I don’t know if I have a favorite person. That or I have fifty (no middle ground) all for various reasons. My mom, my gal pals, my sisters, my dad, my nephew….you see where I’m going with this. However if I had to pick a favorite it’d be this girl: that’s right, it’s me. I’m not really a narcissus, but you have to like yourself, right? You’re always with your own mind. Now this may be a stretch but the longest I’ve been away from myself was the first time I got a migraine.
My advice to anyone would be “don’t get a migraine.” Super helpful I know since you don’t really get much say in the matter. Anyway, I was a sophmore in college and I was in studio when the rim of my vision started to get blurry. Once that class was over I called my mom t. Ask her about scheduling an optometrist appointment. We discussed that maybe my eyes were just suffering from fatigue/strain since I was on the computer all the time for class.
Anyway, I headed off to my drawing studio (where we were stating figure drawing) and made it halfway through the class before I had to run to the restroom. After I was sick and cleaned up I went to my professor to get dismissed for the rest of the day. She had no complaint. I headed over to my mom’s office and she kindly dropped what she was doing to get me home. Then the headache stormed in. For the next twelve hours I had little sense of where I was, let alone who. All I knew was the pressure of pain and the temporary relief of tortured sleep. Finally when dawn woke me the next day I had returned to my normal state with the realization that I had survived my first migraine.

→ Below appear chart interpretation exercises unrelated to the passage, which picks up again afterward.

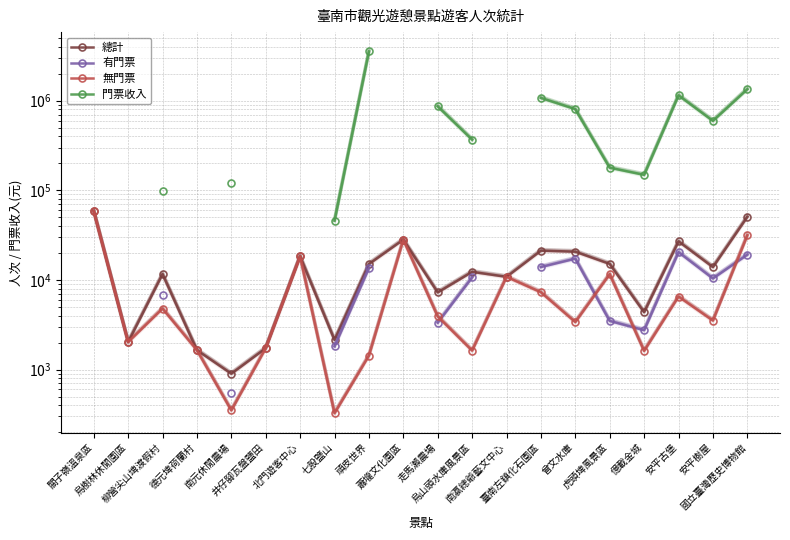

Is the value of 無門票 at 頑皮世界 greater than the value of 有門票 at 安平樹屋?

No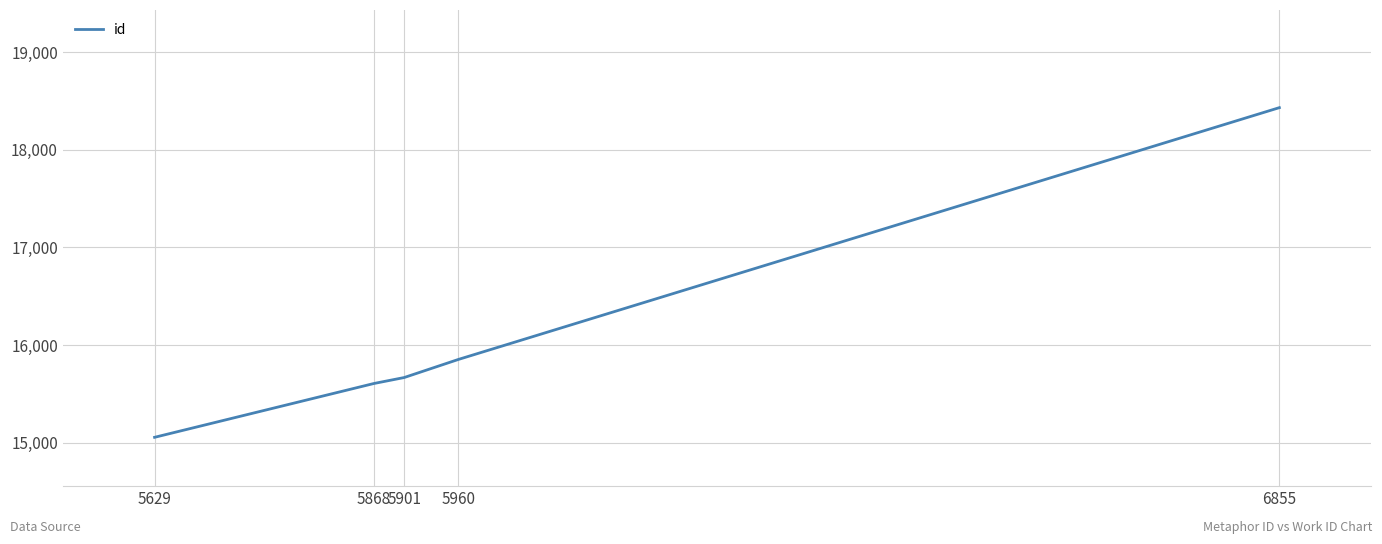

Rank the categories by value from lowest to highest.

5629, 5868, 5901, 5960, 6855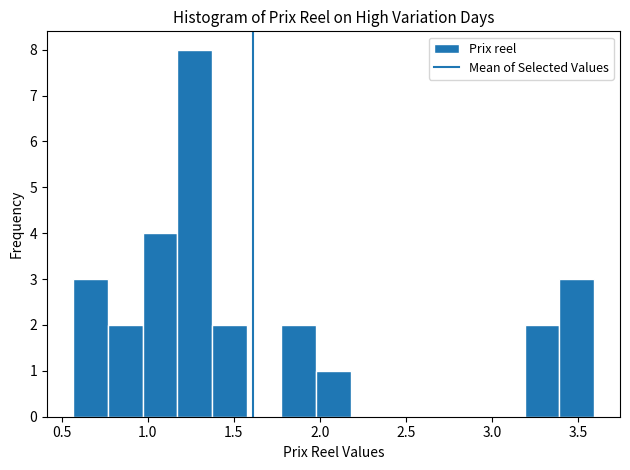

Reading left to right, list every bar in this chart as the range it spans on the x-axis followed by its height. Neither the bar edges nor the heights are printed on the chart, so give them approximately, as read against the axes.

0.55 to 0.75: 3
0.75 to 0.95: 2
0.95 to 1.15: 4
1.15 to 1.35: 8
1.35 to 1.60: 2
1.60 to 1.80: 0
1.80 to 2.00: 2
2.00 to 2.20: 1
2.20 to 2.40: 0
2.40 to 2.60: 0
2.60 to 2.80: 0
2.80 to 3.00: 0
3.00 to 3.20: 0
3.20 to 3.40: 2
3.40 to 3.60: 3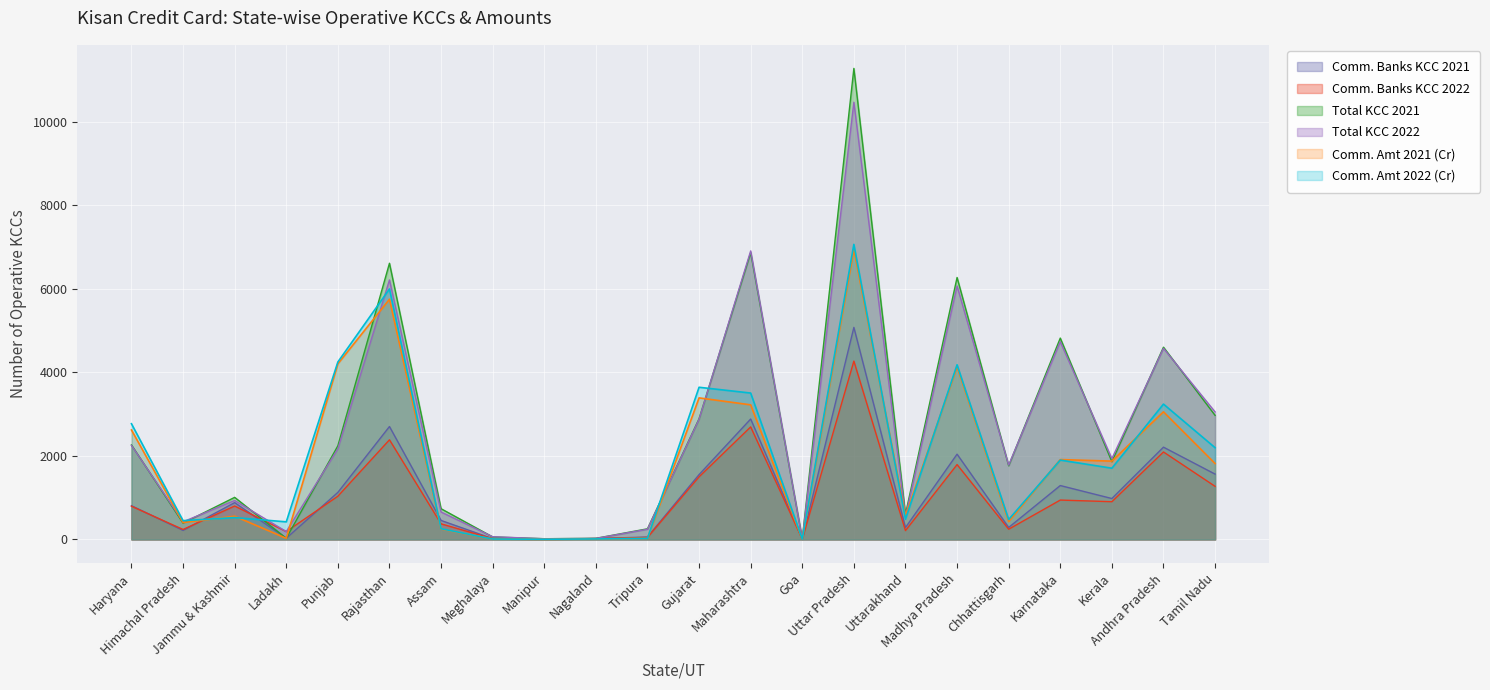

What is the sum of all Total KCC 2021 values?

57619.0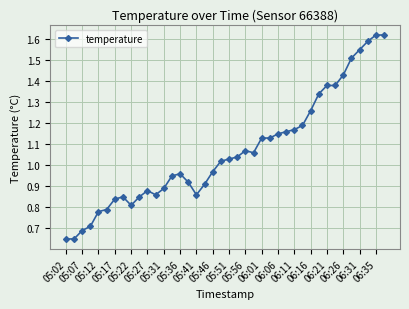

True or false: there are more than 0 points higher than both neighbors.

True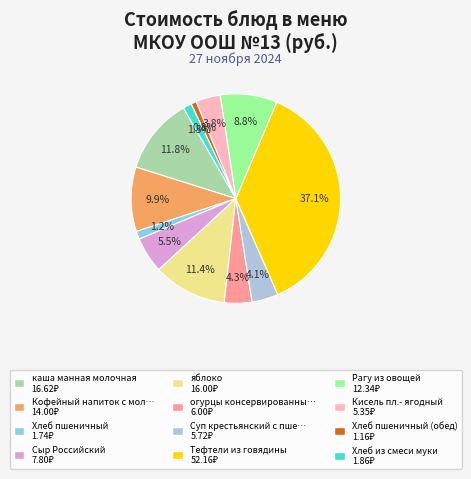

Does any single category account for the majority?

No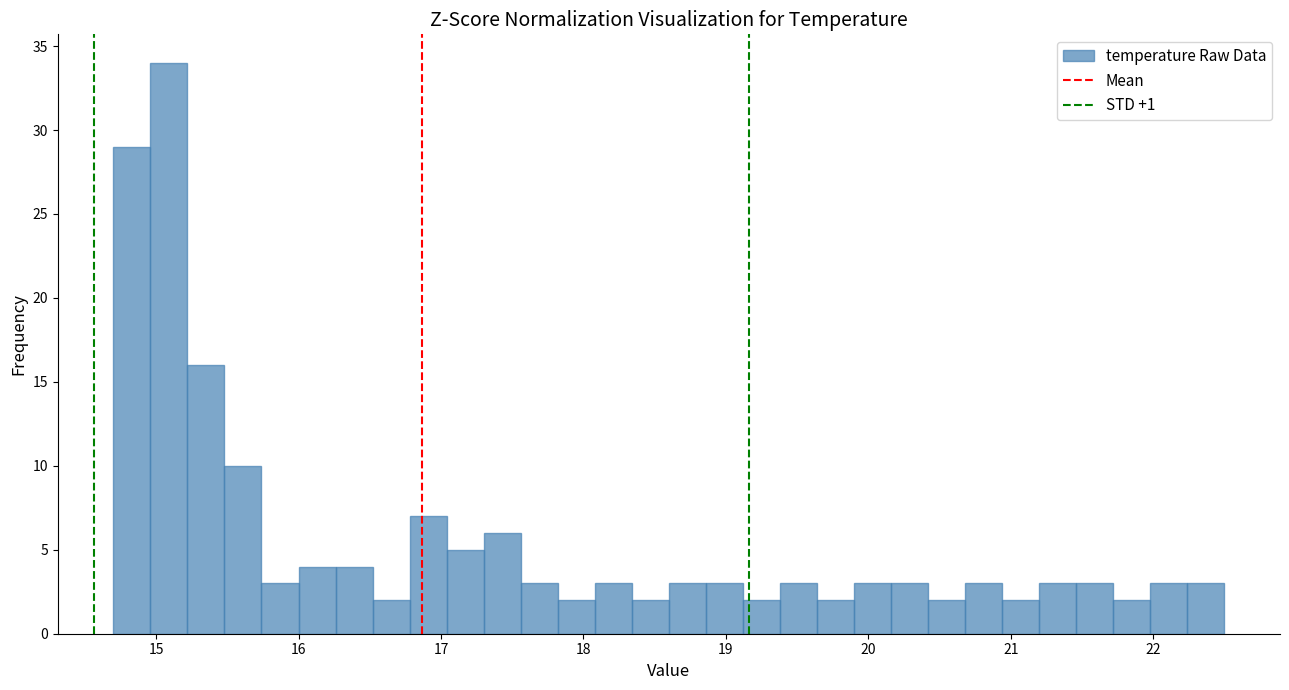

Read against the x-axis, roughly where is the centre of the tallest bar?

15.1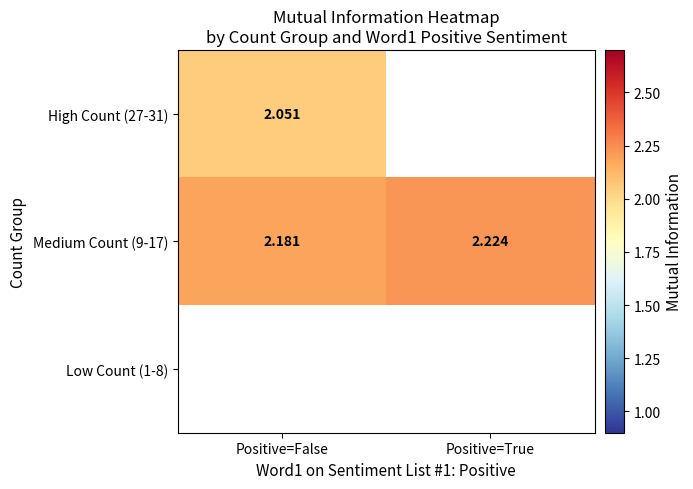

What is the greatest value displayed?

2.2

Then I took myself off to the shower so I could get ready for work/class. While getting ready I had a lengthy conversation with myself about how I hope to never have to go through that again. A vain hope, same thing happened two years later, and then again eighteen months after that. However those two times weren’t as bad since I was at least comforted by the knowledge of what was happening. (Even if the who was still a bit of an unknown).